I have trained and tested a random forest model in R using tidymodels. Now i want to use the same model to predict a completely new dataset (not the training dataset).
For example Julia silge, had explained the steps to train, test and evaluate a model in this blog post : Juliasilge's palmer penguins. I wanted to apply this model on a completely new dataset with same columns (except the prediction column(here sex))
Can anyone help me with the code for predicting on a new dataset.
I can explain what i have tried with a sample dataset
library(palmerpenguins)
penguins <- penguins %>%
filter(!is.na(sex)) %>%
select(-year, -island)
#Selecting the fitst 233 rows for training and testing
penguins_train_test<-penguins[1:233,]
#Splitting few other rows out of the parent data and assume that this is the new dataset which needs a prediction (not testing). Hence for this assumption, I had removed the column named "Sex", which needs to be predicted by fitting the model (not testing)
penguins_newdata<-penguins[233:333,-6]
set.seed(123)
penguin_split <- initial_split(penguins_train_test, strata = sex)

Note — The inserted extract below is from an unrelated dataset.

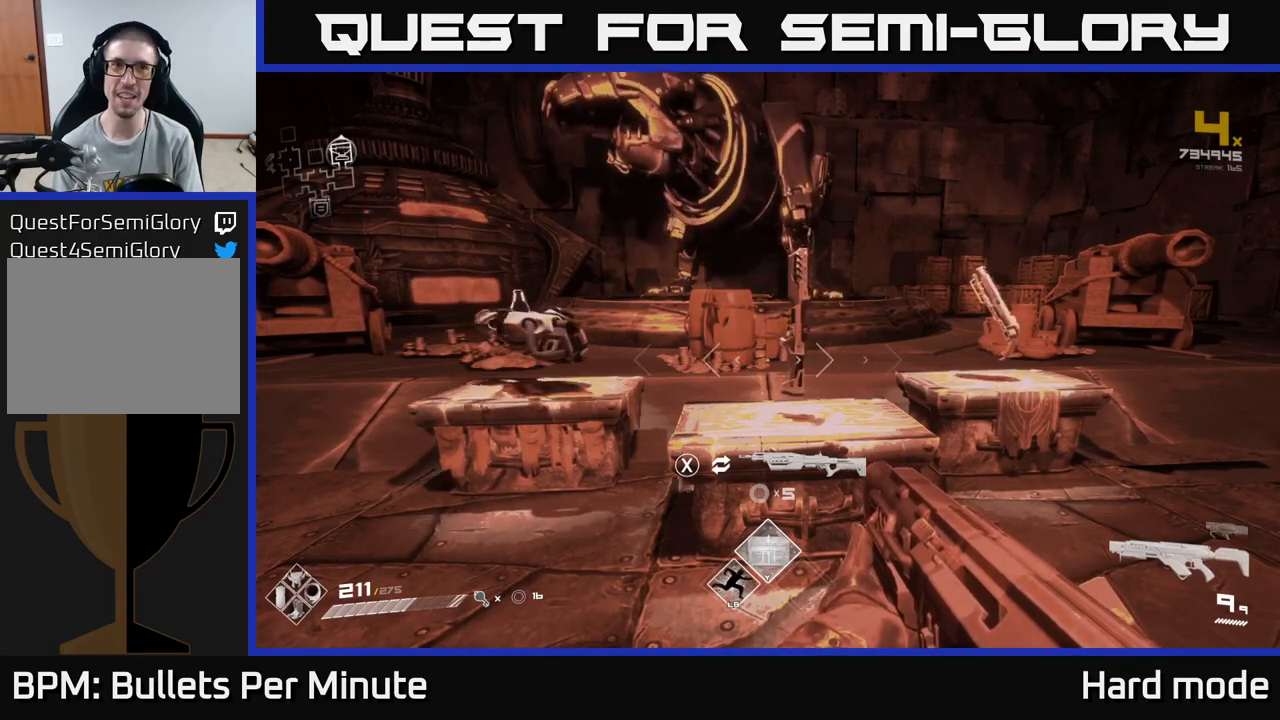
{"buttons": [], "left_stick": "center", "right_stick": "center", "events": [[100, "right_stick", "left"], [450, "right_stick", "center"]]}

penguin_train <- training(penguin_split)
penguin_test <- testing(penguin_split)
creating the model specifications.
rf_spec <- rand_forest() %>%
set_mode("classification") %>%
set_engine("ranger")
penguin_wf <- workflow() %>%
add_formula(sex ~ .)
Applying to the test data
penguin_final <- penguin_wf %>%
add_model(rf_spec) %>%
last_fit(penguin_split)
collect_metrics(penguin_final)
Similarly applying to the new dataset "penguins_newdata"
penguins_newdata
penguin_wf %>%
add_model(rf_spec) %>%
fit(penguins_newdata)
The result i got is the following error
Error: The following outcomes were not found in `data`: 'sex'.
I tried this way too
fit(penguin_wf, penguins_newdata)
This is thee error i got
Error: The workflow must have a model. Provide one with `add_model()`.
Thank you in advance.